Mercado

Como fugir da escuridão

Durante milhões de anos, a vida dos seres vivos foi regida pelo Sol, a fonte primordial de energia para a Terra. Durante o dia, era possível ver longe e aproveitar o calor, mas à noite os animais que não eram adaptados a enxergar no escuro precisavam se refugiar e esperar pela segurança da manhã. No entanto, desde que diferentes formas de energia passaram a ser dominadas pelo homem, a força do braço e dos animais deixou de ser a única capaz de levantar e transportar objetos; o trabalho passou a ser feito também por máquinas e as cidades começaram a funcionar 24 horas por dia. O problema é que a produção de energia é limitada e o planeta dá sinais de que em breve esse importante recurso não estará mais disponível na quantidade necessária. Em um especial publicado na sua edição de hoje, a revista Science lança a pergunta: o que pode ser feito para que o mundo não volte a viver às escuras?

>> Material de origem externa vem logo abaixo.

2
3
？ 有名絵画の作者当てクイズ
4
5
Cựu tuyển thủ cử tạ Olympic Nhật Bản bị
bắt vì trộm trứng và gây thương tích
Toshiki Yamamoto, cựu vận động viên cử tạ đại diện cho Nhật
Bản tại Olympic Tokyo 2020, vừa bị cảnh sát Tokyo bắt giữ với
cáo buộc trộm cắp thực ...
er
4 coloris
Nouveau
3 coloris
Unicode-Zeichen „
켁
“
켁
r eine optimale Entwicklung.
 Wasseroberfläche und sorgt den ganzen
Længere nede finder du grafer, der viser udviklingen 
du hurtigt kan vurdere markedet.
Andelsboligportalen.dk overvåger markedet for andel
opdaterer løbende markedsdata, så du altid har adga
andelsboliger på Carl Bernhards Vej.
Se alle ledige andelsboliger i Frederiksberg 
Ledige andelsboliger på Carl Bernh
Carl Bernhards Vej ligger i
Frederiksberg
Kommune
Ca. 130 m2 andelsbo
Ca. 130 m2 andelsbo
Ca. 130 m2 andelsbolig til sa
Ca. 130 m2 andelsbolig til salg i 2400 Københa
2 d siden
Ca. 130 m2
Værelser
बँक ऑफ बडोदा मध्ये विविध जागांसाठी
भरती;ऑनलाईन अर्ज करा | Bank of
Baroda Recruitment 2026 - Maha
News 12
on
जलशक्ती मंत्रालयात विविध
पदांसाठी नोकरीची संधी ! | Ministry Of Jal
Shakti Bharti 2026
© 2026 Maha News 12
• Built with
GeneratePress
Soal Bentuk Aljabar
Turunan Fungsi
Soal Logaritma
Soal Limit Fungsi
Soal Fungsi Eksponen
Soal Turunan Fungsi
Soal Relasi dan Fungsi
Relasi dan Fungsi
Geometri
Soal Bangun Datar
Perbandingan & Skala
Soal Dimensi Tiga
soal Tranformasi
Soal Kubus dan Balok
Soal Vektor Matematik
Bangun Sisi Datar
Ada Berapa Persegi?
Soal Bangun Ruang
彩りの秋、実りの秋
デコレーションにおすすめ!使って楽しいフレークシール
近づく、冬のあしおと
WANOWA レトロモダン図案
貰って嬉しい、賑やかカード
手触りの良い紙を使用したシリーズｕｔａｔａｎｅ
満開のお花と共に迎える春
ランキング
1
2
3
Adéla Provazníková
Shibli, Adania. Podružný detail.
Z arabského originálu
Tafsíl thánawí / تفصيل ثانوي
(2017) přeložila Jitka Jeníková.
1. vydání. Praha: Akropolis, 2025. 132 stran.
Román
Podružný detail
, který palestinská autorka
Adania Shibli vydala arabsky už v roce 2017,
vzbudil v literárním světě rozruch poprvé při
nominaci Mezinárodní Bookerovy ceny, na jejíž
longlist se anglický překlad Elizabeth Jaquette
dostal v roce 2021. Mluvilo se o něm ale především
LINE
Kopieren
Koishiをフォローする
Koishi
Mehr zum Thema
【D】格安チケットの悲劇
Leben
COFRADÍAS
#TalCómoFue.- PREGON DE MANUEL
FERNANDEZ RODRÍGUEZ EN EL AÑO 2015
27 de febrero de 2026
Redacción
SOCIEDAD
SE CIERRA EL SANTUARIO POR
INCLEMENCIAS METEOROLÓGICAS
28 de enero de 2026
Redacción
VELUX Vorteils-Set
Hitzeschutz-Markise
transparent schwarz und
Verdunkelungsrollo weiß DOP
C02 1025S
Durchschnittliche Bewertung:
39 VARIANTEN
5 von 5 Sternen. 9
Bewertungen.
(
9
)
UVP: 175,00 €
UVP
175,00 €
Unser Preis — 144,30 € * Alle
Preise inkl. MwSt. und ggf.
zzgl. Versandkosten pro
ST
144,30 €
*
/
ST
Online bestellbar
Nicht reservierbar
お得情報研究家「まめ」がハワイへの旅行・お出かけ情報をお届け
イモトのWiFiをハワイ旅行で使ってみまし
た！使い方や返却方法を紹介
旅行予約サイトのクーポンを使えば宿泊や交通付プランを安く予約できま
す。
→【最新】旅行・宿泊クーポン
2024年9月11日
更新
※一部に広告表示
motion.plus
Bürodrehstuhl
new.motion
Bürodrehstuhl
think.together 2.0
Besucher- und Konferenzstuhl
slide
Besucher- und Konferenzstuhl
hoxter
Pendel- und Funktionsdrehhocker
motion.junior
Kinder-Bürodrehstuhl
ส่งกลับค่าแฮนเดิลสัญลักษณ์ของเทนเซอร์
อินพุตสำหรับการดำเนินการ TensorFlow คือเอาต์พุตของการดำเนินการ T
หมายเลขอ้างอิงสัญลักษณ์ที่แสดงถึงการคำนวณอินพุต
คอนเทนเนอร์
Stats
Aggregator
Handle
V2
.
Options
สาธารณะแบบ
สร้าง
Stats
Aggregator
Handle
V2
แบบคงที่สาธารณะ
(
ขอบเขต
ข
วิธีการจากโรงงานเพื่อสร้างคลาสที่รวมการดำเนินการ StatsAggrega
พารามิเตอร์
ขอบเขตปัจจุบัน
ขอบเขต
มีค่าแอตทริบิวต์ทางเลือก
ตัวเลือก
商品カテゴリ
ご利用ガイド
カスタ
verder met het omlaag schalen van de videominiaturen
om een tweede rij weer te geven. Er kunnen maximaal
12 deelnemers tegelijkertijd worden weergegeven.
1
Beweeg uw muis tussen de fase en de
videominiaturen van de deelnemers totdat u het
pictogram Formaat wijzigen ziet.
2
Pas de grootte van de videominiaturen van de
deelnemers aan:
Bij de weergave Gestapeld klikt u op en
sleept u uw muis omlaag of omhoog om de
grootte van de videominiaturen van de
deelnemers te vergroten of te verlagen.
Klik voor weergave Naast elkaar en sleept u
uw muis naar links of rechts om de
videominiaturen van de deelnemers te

Especialistas são unânimes ao apontar a enorme importância da energia para a modernidade. “Ela é fundamental para manter e melhorar nosso padrão de vida, mas só existe uma quantidade limitada de recursos e precisamos usá-los da forma mais eficiente possível”, diz ao Estado de Minas o diretor do Centro de Pesquisa em Energia da Universidade de Maryland, nos Estados Unidos, Eric Wachsman. Ele aponta o caso brasileiro como um exemplo de como uma região pode usar seus recursos para suprir a escassez das formas tradicionais de energia. “O Brasil, por exemplo, adotou os biocombustíveis a fim de reduzir sua dependência do petróleo importado com muito sucesso”, avalia.

Para ele, países que ainda não têm a mesma capacidade brasileira podem começar adotando medidas mais simples para diminuir seu consumo energético. “A redução semelhante no combustível importado pode ser alcançada pela eficiência cada vez maior de automóveis, ou seja, com carros que fazem mais quilômetros por litro”, sugere o pesquisador. “Essa estratégia também poderia ajudar a reduzir o uso de biocombustíveis”, completa o especialista, um dos autores do especial publicado pela Science.

Para Bill Gates, fundador da Microsoft e membro do Conselho Americano de Inovação em Energia, os Estados Unidos – um dos líderes em consumo de energia e um dos principais poluidores do mundo – precisam passar a ver o investimento em tecnologias energéticas verdes. “Em um momento de crise econômica, pedir aos tomadores de decisões em Washington para gastar mais não pode ser a posição mais popular, mas é uma medida essencial para proteger os interesses nacionais dos Estados Unidos e garantir que o país desempenhe um papel de liderança no mercado global em rápido crescimento da energia limpa”, afirma Gates em editorial publicado no periódico científico.

A posição norte-americana, aliás, é vista pelo empresário da informática como problemática. “Os EUA gastam anualmente cerca de US$ 1 bilhão importando petróleo, enquanto países como China, Alemanha, Japão e Coreia fazem enormes investimentos em tecnologias de energia limpa”, afirma. “Combustíveis à base de carbono são propensos a oscilações de preço e estão fazendo com que o planeta se aqueça demais. A criação de novos produtos energéticos é uma coisa boa e gera serviços e empregos. Por isso, será um erro sério se os EUA perderem essa oportunidade singular”, aponta.

Reservas Outro problema a ser resolvido urgentemente, segundo os especialistas ouvidos pela revista, é a pouca capacidade de se reservar energia elétrica. Atualmente, a principal forma de armazenamento são os reservatórios das hidrelétricas, um sistema que vem sendo criticado por ambientalistas porque a capacidade de reserva de uma usina está diretamente ligada ao tamanho dos reservatórios de água, que muitas vezes inundam áreas ambientais importantes. As usinas também enfrentam o problema da dificuldade cada vez maior de prever a frequência dos períodos chuvosos e das secas, cada vez mais longas.

A sugestão de Bruce Dunn, do Instituto de Energia Elétrica (EPRI, na sigla em inglês), em Palo Alto, nos Estados Unidos, seria adotar uma versão melhorada de um equipamento tão comum nos dias de hoje, que quase passa despercebido: as baterias. “Embora o armazenamento de energia existente atualmente seja dominado pelas hidrelétricas, os sistemas de baterias podem oferecer bons resultados, desde que os custos se tornem mais baixos”, afirma em seu estudo. “Os sistemas de bateria de sódio-enxofre já estão comercialmente disponíveis para diversas aplicações e oferecem baixo custo. Os sistemas de íons de lítio estão em desenvolvimento para a aplicação em equipamentos eletrônicos comerciais e veículos elétricos”, completa.